Game notes, via Kennesaw State Sports Info
• It was a successful debut for the Antonie Pettway era at Kennesaw State, as under their first-year head coach, the Owls showed they are ready to play at last year’s championship level as they raced out to a 20-4 lead less than six minutes into the opener on the way to a 47-point win over Oakland on Tuesday night.
• For the first time in school history, the Owls enter the season with a target on their backs, coming off the first-ever winning season in the school’s Division I history. KSU finished off 2022-23 with a 26-9 overall mark, shattering the previous record for most wins in a season by 12 (14). The Owls also won the first-ever Atlantic Sun Conference regular season and tournament titles in school history, while reaching the NCAA Tournament for the first time at the Division I level as well.
• Pettway took over as the Owls coach in April of this year, and is in his first year as a head coach after spending the past 15 years on the Alabama coaching staff. He quickly got the Owls ready for a title defense after bringing in a four-member freshmen class that ranked in the top 65 in the nation and easily was the top in the ASUN. Highlighting the class was four-star recruit RJ Johnson.

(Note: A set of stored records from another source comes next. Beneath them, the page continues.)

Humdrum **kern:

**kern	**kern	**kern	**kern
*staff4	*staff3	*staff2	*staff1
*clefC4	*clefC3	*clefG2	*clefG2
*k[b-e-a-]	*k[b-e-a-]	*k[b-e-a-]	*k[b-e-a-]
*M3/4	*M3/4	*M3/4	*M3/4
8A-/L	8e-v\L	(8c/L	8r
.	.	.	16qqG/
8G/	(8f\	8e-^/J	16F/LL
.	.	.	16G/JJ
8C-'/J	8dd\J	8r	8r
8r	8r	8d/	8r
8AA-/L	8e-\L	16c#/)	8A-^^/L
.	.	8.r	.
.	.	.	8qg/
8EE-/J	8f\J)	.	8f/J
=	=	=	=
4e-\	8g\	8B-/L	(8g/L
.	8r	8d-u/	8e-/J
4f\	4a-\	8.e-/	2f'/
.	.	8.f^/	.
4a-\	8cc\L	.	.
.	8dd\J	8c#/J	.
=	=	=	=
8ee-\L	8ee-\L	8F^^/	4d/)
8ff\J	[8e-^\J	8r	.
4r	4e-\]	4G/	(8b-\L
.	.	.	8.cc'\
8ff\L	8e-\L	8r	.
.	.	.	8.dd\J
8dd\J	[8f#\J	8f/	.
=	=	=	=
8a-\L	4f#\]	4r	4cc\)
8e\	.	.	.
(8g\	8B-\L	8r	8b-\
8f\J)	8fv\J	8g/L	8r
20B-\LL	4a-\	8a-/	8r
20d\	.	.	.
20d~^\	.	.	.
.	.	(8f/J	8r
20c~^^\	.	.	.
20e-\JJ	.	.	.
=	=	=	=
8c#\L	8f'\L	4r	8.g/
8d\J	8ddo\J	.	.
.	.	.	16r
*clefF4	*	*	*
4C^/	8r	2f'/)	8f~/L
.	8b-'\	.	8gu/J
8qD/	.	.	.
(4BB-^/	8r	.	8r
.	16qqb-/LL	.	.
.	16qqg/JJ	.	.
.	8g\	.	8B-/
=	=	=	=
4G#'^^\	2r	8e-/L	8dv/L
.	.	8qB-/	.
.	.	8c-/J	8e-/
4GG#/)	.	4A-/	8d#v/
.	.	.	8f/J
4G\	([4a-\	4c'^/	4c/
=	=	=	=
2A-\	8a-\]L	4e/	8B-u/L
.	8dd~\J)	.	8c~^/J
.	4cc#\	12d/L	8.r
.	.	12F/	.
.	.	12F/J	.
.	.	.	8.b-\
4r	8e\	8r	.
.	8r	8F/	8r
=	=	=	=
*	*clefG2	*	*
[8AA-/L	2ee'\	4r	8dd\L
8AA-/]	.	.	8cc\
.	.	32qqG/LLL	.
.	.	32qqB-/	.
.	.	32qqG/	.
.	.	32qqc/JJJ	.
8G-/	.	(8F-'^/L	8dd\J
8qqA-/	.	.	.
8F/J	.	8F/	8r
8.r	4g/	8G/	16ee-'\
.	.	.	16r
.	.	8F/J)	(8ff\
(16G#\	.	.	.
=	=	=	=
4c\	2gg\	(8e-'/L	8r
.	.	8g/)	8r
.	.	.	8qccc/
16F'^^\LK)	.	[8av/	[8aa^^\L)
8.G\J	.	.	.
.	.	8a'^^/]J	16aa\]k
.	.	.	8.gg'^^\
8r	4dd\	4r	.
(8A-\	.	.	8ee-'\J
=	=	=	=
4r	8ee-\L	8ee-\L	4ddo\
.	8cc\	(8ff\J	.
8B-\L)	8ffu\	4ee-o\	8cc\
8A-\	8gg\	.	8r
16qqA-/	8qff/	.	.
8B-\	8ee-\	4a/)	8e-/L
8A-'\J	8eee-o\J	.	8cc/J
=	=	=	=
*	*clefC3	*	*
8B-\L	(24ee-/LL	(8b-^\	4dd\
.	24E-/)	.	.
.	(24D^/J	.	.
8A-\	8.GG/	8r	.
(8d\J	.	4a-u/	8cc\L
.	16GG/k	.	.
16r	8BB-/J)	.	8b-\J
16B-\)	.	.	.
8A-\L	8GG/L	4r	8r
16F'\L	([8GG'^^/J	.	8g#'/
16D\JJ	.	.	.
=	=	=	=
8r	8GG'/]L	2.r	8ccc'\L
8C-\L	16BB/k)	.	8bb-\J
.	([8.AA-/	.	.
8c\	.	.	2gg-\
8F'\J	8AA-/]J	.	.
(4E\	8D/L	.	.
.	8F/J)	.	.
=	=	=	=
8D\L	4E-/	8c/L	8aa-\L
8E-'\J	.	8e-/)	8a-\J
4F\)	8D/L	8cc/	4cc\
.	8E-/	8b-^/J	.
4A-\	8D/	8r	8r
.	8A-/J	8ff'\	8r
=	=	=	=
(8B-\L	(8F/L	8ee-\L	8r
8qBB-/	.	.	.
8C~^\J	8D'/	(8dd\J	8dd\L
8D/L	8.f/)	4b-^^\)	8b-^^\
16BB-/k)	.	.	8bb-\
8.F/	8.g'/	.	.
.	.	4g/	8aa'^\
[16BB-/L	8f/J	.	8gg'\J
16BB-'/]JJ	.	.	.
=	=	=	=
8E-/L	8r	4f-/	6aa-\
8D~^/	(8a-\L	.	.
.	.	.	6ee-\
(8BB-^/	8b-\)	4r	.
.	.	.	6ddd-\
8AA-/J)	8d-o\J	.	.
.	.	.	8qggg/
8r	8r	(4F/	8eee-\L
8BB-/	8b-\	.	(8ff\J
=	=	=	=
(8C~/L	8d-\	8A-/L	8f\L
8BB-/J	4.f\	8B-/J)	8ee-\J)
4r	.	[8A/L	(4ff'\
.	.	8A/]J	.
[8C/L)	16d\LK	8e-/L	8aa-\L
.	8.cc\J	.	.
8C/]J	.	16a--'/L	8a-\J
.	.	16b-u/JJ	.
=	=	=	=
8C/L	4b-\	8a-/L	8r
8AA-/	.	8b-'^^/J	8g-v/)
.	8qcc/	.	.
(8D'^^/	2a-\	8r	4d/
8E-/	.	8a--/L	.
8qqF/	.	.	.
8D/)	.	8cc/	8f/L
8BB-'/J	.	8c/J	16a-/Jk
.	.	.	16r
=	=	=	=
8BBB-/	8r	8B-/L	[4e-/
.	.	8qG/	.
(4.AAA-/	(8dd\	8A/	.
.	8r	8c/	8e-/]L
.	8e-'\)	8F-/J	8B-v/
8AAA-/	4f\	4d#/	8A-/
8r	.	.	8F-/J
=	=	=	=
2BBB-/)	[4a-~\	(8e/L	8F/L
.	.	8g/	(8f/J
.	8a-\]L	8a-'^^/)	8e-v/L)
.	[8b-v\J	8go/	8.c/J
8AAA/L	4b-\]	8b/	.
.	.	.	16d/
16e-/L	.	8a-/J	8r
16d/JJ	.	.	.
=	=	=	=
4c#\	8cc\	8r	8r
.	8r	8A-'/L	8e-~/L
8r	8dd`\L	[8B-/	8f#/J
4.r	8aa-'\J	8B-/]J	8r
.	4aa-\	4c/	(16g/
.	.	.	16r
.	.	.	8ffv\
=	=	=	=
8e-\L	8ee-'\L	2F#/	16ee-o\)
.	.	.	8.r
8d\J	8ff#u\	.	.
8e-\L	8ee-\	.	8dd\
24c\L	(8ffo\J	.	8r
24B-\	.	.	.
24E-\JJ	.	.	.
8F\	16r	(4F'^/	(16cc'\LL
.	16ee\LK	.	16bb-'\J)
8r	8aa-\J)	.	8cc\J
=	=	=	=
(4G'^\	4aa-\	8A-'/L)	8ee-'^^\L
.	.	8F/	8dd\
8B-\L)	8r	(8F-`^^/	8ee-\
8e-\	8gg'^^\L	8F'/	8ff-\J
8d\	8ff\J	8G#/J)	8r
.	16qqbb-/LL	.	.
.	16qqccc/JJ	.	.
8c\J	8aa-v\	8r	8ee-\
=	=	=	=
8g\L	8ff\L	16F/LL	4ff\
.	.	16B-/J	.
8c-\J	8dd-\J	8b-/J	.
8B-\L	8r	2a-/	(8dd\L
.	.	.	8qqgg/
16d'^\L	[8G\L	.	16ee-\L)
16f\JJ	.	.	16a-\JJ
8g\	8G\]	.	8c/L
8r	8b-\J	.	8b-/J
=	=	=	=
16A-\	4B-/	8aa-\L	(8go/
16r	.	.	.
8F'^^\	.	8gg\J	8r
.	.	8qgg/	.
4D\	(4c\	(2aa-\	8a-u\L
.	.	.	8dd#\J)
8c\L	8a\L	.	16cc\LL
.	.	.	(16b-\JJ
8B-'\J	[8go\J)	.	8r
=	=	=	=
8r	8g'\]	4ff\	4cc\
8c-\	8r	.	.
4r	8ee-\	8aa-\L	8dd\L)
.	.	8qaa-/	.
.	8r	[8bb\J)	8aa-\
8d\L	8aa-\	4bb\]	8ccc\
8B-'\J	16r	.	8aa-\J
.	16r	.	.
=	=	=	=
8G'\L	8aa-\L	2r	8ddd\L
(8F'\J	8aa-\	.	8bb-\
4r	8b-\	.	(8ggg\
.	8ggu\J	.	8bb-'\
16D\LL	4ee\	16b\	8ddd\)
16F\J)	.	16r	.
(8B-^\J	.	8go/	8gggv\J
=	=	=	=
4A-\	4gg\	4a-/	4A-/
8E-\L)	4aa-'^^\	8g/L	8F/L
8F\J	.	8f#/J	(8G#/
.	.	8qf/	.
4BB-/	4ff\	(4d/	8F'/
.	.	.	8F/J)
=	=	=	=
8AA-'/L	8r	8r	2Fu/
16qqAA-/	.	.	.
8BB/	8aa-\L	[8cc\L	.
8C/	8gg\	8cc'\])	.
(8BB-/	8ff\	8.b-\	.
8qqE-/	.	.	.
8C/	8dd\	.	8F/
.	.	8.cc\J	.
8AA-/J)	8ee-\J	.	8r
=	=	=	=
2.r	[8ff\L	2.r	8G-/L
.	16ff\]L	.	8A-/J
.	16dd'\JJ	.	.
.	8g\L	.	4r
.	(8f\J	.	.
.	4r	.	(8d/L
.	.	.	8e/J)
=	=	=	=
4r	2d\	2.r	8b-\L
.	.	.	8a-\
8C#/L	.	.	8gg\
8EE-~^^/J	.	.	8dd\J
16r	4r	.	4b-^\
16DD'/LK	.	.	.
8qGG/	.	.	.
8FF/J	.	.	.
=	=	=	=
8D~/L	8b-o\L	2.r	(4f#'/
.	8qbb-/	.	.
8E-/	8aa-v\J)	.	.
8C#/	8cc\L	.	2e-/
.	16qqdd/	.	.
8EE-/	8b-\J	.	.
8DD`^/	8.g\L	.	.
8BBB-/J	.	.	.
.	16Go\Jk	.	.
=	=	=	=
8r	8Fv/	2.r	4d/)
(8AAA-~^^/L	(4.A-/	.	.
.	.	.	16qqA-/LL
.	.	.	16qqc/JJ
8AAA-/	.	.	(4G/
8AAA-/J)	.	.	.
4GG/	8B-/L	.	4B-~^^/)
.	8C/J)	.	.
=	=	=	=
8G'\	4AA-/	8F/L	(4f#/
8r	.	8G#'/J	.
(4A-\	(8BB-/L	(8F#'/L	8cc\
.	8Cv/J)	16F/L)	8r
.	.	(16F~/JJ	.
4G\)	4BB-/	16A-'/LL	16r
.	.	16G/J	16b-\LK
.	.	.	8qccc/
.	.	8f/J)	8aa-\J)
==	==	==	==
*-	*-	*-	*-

• In addition, Pettway brought in four Division I transfers in Rongie Gordon (UAB), Jamel King (West Virginia), Delaney Heard (Alabama) and Jusaun Holt (Georgia).
• KSU is looking for its first win over a Power 5 team in 13 years, and its second-ever when it takes on the Seminoles on Friday night. Though the Owls are 1-10 all-time against the ACC, they posted a school record 10 road victories a season ago, and held leads late in the second half at both Indiana and VCU. The Owls’ last Power 5 win was 80-63 at home over Georgia Tech on Nov. 15, 2010.